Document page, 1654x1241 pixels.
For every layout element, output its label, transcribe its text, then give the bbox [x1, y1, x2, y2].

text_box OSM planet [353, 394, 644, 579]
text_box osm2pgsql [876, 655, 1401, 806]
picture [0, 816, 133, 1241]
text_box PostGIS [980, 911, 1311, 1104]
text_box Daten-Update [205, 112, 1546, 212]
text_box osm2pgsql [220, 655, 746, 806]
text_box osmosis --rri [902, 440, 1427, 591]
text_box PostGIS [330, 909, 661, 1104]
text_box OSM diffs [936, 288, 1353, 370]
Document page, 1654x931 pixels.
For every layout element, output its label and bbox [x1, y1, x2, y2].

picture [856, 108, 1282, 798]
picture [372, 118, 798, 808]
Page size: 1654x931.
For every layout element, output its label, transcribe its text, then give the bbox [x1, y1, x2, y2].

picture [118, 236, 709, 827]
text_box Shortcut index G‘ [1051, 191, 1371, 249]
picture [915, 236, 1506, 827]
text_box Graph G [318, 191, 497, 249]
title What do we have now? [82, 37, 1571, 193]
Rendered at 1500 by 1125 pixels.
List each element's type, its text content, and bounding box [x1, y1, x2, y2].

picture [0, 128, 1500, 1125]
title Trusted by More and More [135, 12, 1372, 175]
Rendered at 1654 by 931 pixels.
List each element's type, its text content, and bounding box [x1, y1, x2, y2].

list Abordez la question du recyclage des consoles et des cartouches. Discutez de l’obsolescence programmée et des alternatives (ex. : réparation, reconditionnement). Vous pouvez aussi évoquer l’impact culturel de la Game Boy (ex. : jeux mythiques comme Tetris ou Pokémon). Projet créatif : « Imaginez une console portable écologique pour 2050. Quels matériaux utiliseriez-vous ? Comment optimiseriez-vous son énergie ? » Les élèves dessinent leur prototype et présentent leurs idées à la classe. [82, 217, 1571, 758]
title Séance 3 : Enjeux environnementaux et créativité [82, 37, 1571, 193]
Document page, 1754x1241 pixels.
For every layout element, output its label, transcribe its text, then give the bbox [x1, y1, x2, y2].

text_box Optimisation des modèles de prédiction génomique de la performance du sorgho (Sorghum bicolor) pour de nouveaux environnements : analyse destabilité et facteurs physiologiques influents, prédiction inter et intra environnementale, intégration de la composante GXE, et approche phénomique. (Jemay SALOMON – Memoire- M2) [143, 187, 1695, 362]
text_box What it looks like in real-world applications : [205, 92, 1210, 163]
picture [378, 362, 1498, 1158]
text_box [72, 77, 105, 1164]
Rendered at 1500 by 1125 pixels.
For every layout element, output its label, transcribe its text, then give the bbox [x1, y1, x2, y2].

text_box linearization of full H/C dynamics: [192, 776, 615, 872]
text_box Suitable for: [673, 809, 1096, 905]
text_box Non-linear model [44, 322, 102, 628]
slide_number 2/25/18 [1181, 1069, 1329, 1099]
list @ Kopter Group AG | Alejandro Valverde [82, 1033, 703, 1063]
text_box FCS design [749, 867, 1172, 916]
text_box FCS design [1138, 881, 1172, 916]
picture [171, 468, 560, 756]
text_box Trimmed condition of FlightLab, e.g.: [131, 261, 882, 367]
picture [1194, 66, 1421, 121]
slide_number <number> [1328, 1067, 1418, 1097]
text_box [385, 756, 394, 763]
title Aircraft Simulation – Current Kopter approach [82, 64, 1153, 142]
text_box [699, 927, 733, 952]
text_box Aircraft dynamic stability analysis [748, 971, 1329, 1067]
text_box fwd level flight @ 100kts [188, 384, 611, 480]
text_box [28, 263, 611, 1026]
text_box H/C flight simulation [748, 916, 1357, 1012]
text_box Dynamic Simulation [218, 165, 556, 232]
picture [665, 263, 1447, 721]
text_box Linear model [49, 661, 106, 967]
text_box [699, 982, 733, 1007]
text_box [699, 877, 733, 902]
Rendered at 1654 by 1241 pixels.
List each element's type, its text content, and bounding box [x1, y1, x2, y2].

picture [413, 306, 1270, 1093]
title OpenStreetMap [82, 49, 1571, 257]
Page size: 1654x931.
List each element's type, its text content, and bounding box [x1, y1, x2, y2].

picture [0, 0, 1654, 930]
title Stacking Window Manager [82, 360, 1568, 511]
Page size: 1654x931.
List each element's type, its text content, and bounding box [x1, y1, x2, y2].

▶ _PROBLEM DESCRIPTION_
How many of the lines above contain the string "Document", with case counting? Reply with the number alone.

▶ _RESPONSE_
3